◆ Exercise
Rewrite the entries below with every "point_idx" changed to "point_id", keeping everything else unchanged.
+ + +
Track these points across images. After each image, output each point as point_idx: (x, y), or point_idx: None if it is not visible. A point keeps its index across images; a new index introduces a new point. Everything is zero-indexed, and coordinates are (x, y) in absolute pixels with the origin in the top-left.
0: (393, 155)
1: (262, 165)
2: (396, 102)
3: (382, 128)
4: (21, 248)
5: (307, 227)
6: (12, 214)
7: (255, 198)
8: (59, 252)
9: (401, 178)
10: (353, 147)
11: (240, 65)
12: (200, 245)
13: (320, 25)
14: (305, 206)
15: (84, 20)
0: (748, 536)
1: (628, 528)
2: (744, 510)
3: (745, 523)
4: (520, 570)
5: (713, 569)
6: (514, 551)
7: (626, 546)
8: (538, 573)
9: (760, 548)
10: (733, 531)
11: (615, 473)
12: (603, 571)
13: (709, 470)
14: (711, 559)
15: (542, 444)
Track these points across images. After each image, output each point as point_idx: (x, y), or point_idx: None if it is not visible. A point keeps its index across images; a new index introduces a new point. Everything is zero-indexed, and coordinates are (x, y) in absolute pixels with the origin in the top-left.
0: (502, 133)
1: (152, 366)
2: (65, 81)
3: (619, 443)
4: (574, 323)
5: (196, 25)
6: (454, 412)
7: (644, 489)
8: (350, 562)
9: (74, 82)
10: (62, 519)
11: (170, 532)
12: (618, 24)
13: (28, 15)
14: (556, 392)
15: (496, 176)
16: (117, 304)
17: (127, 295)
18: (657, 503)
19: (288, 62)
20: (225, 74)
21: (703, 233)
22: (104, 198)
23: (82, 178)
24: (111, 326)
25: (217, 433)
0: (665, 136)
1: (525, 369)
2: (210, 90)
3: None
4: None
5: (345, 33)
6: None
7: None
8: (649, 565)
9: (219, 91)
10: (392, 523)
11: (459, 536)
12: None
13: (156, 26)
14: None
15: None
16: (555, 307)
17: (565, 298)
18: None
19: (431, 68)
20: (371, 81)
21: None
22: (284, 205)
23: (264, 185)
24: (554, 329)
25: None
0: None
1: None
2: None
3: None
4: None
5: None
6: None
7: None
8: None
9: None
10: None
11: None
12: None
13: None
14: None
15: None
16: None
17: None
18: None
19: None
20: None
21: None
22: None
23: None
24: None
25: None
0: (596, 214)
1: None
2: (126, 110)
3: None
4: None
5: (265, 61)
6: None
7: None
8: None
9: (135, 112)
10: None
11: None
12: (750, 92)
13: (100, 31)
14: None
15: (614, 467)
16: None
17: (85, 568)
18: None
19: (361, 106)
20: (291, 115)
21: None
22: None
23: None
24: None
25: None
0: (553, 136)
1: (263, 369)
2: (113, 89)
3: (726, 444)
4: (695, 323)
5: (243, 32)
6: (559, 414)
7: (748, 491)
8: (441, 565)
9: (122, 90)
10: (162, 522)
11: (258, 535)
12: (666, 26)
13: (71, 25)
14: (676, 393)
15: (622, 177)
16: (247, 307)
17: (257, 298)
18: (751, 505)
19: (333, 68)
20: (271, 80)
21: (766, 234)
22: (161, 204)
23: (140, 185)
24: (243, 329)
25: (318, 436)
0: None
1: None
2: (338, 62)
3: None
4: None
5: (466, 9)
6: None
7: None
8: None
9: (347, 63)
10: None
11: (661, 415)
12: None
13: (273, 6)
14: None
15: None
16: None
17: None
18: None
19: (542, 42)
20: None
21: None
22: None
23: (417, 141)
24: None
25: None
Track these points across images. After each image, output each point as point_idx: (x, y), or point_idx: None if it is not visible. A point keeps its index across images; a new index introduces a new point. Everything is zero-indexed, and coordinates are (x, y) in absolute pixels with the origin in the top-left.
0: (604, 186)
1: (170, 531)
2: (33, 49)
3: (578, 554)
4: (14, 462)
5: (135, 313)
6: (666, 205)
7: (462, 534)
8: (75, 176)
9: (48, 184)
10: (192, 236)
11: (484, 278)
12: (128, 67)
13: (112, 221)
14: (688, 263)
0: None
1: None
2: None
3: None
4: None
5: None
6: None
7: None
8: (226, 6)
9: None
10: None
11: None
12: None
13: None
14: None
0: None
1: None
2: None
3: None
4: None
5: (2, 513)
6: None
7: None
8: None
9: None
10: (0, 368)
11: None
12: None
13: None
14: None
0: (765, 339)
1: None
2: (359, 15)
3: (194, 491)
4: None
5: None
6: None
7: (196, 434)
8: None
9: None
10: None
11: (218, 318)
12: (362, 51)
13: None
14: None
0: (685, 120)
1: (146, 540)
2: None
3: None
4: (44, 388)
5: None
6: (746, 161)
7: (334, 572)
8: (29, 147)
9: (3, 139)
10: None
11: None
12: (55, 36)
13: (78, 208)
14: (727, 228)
+ + +
◆ Solution to the exercise
Track these points across images. After each image, output each point as point_id: (x, y), or point_id: None if it is not visible. A point keeps its index across images; a new index introduces a new point. Everything is zero-indexed, and coordinates are (x, y) in absolute pixels with the origin in the top-left.
0: (393, 155)
1: (262, 165)
2: (396, 102)
3: (382, 128)
4: (21, 248)
5: (307, 227)
6: (12, 214)
7: (255, 198)
8: (59, 252)
9: (401, 178)
10: (353, 147)
11: (240, 65)
12: (200, 245)
13: (320, 25)
14: (305, 206)
15: (84, 20)
0: (748, 536)
1: (628, 528)
2: (744, 510)
3: (745, 523)
4: (520, 570)
5: (713, 569)
6: (514, 551)
7: (626, 546)
8: (538, 573)
9: (760, 548)
10: (733, 531)
11: (615, 473)
12: (603, 571)
13: (709, 470)
14: (711, 559)
15: (542, 444)
Track these points across images. After each image, output each point as point_id: (x, y), or point_id: None if it is not visible. A point keeps its index across images; a new index introduces a new point. Everything is zero-indexed, and coordinates are (x, y) in absolute pixels with the origin in the top-left.
0: (502, 133)
1: (152, 366)
2: (65, 81)
3: (619, 443)
4: (574, 323)
5: (196, 25)
6: (454, 412)
7: (644, 489)
8: (350, 562)
9: (74, 82)
10: (62, 519)
11: (170, 532)
12: (618, 24)
13: (28, 15)
14: (556, 392)
15: (496, 176)
16: (117, 304)
17: (127, 295)
18: (657, 503)
19: (288, 62)
20: (225, 74)
21: (703, 233)
22: (104, 198)
23: (82, 178)
24: (111, 326)
25: (217, 433)
0: (665, 136)
1: (525, 369)
2: (210, 90)
3: None
4: None
5: (345, 33)
6: None
7: None
8: (649, 565)
9: (219, 91)
10: (392, 523)
11: (459, 536)
12: None
13: (156, 26)
14: None
15: None
16: (555, 307)
17: (565, 298)
18: None
19: (431, 68)
20: (371, 81)
21: None
22: (284, 205)
23: (264, 185)
24: (554, 329)
25: None
0: None
1: None
2: None
3: None
4: None
5: None
6: None
7: None
8: None
9: None
10: None
11: None
12: None
13: None
14: None
15: None
16: None
17: None
18: None
19: None
20: None
21: None
22: None
23: None
24: None
25: None
0: (596, 214)
1: None
2: (126, 110)
3: None
4: None
5: (265, 61)
6: None
7: None
8: None
9: (135, 112)
10: None
11: None
12: (750, 92)
13: (100, 31)
14: None
15: (614, 467)
16: None
17: (85, 568)
18: None
19: (361, 106)
20: (291, 115)
21: None
22: None
23: None
24: None
25: None
0: (553, 136)
1: (263, 369)
2: (113, 89)
3: (726, 444)
4: (695, 323)
5: (243, 32)
6: (559, 414)
7: (748, 491)
8: (441, 565)
9: (122, 90)
10: (162, 522)
11: (258, 535)
12: (666, 26)
13: (71, 25)
14: (676, 393)
15: (622, 177)
16: (247, 307)
17: (257, 298)
18: (751, 505)
19: (333, 68)
20: (271, 80)
21: (766, 234)
22: (161, 204)
23: (140, 185)
24: (243, 329)
25: (318, 436)
0: None
1: None
2: (338, 62)
3: None
4: None
5: (466, 9)
6: None
7: None
8: None
9: (347, 63)
10: None
11: (661, 415)
12: None
13: (273, 6)
14: None
15: None
16: None
17: None
18: None
19: (542, 42)
20: None
21: None
22: None
23: (417, 141)
24: None
25: None
Track these points across images. After each image, output each point as point_id: (x, y), or point_id: None if it is not visible. A point keeps its index across images; a new index introduces a new point. Everything is zero-indexed, and coordinates are (x, y) in absolute pixels with the origin in the top-left.
0: (604, 186)
1: (170, 531)
2: (33, 49)
3: (578, 554)
4: (14, 462)
5: (135, 313)
6: (666, 205)
7: (462, 534)
8: (75, 176)
9: (48, 184)
10: (192, 236)
11: (484, 278)
12: (128, 67)
13: (112, 221)
14: (688, 263)
0: None
1: None
2: None
3: None
4: None
5: None
6: None
7: None
8: (226, 6)
9: None
10: None
11: None
12: None
13: None
14: None
0: None
1: None
2: None
3: None
4: None
5: (2, 513)
6: None
7: None
8: None
9: None
10: (0, 368)
11: None
12: None
13: None
14: None
0: (765, 339)
1: None
2: (359, 15)
3: (194, 491)
4: None
5: None
6: None
7: (196, 434)
8: None
9: None
10: None
11: (218, 318)
12: (362, 51)
13: None
14: None
0: (685, 120)
1: (146, 540)
2: None
3: None
4: (44, 388)
5: None
6: (746, 161)
7: (334, 572)
8: (29, 147)
9: (3, 139)
10: None
11: None
12: (55, 36)
13: (78, 208)
14: (727, 228)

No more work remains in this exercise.